→ **REQUIREMENT**:
Print exactly the lines from the one containing "(425, 289) = (381, 216): grey" through the last line of the entries below; the pictures stay out of the copy.

Object matching data
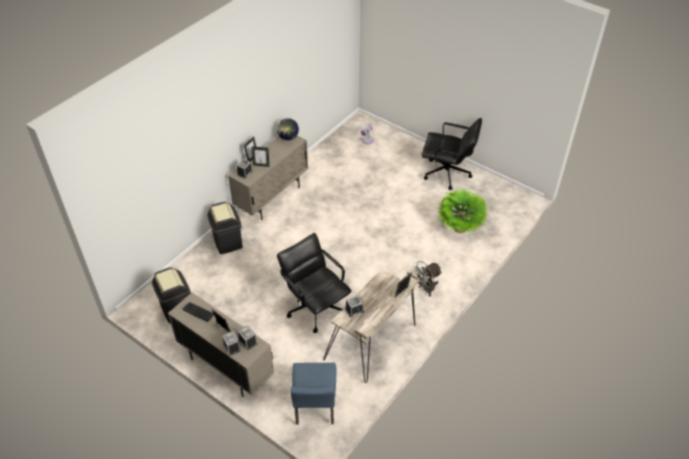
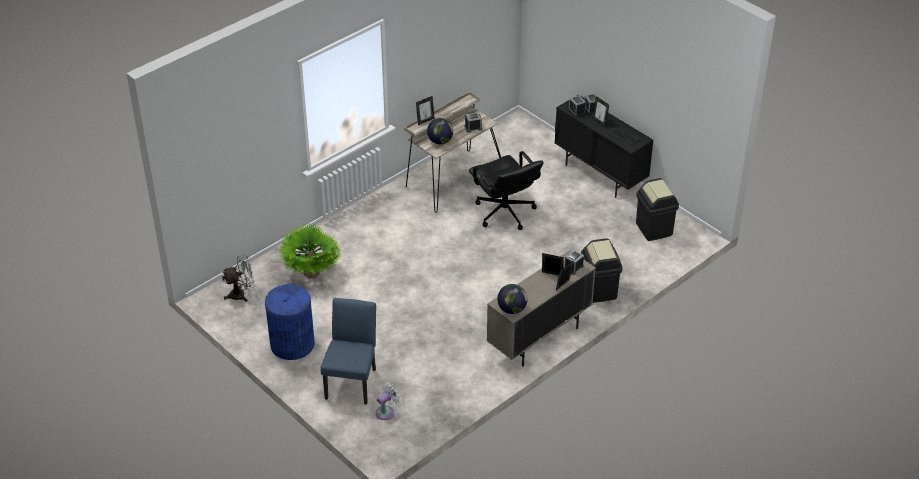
camera: 170 degrees left, 5 degrees down
(226, 368) = (600, 175): beige cabinet -> black cabinet
(314, 409) = (519, 139): blue chair -> blue chair (352, 380)
(382, 288) = (440, 141): none -> globe
(425, 289) = (381, 216): grey fan -> grey fan (241, 294)
(447, 174) = (292, 344): black office chair -> blue trash can

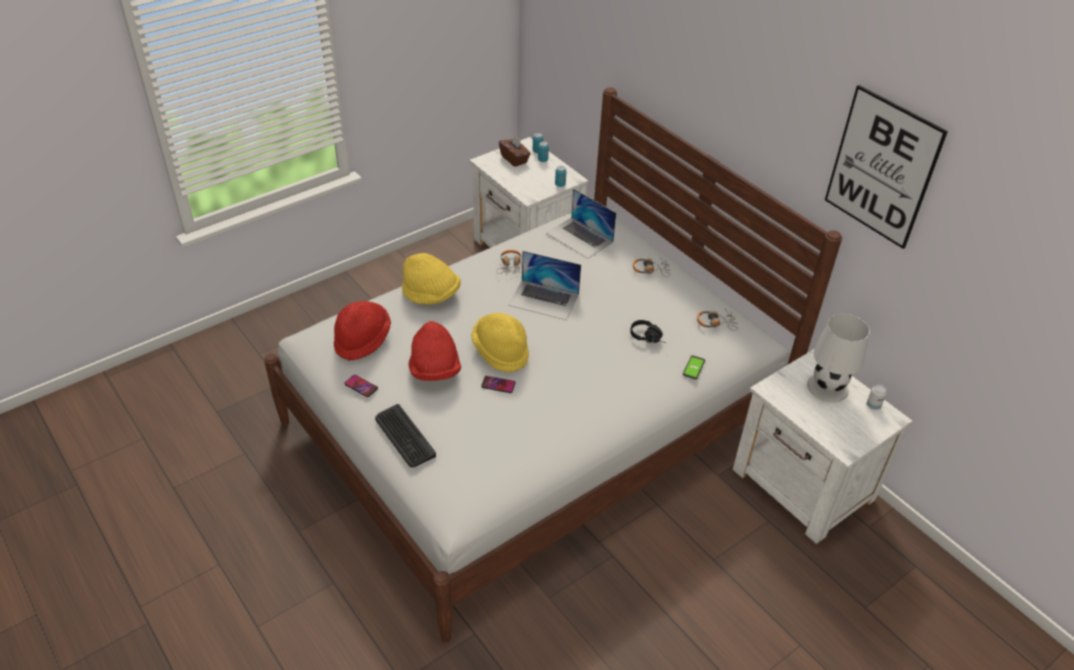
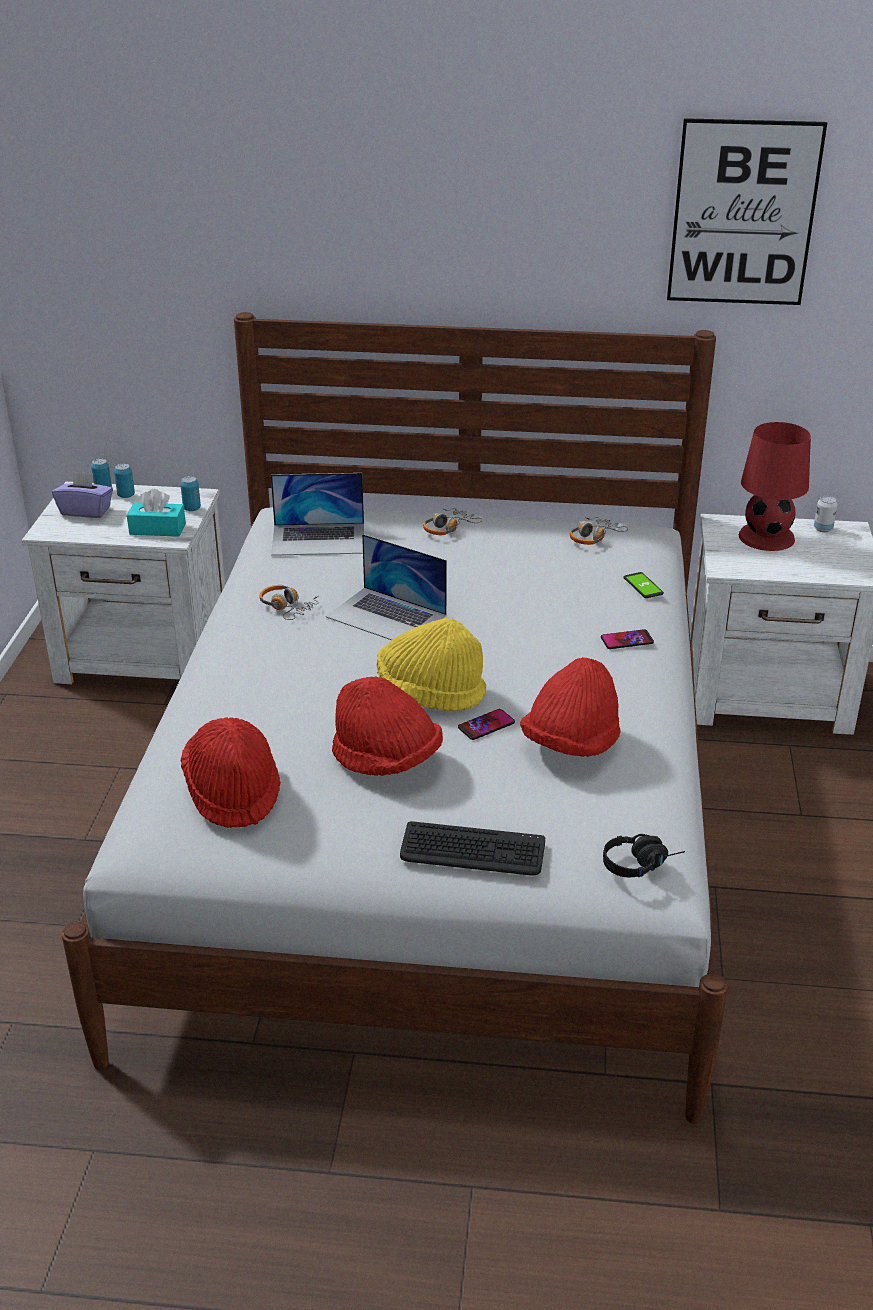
camera: 45 degrees left, 10 degrees down
(361, 386) = (321, 841): phone -> phone (627, 640)
(431, 295) = (239, 691): yellow hat -> none
(514, 159) = (86, 511): brown tissue box -> purple tissue box
(518, 421) = (571, 744): none -> red hat
(529, 187) = (157, 529): none -> turquoise tissue box
(544, 299) = (387, 616): laptop -> laptop turned 60 degrees clockwise
(649, 338) = (558, 585): black headphones -> black headphones (641, 863)
(828, 387) = (766, 537): white table lamp -> red table lamp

→ **TASK SOLUTION**:
(425, 289) = (381, 216): grey fan -> grey fan (241, 294)
(447, 174) = (292, 344): black office chair -> blue trash can

camera: 45 degrees left, 10 degrees down
(361, 386) = (321, 841): phone -> phone (627, 640)
(431, 295) = (239, 691): yellow hat -> none
(514, 159) = (86, 511): brown tissue box -> purple tissue box
(518, 421) = (571, 744): none -> red hat
(529, 187) = (157, 529): none -> turquoise tissue box
(544, 299) = (387, 616): laptop -> laptop turned 60 degrees clockwise
(649, 338) = (558, 585): black headphones -> black headphones (641, 863)
(828, 387) = (766, 537): white table lamp -> red table lamp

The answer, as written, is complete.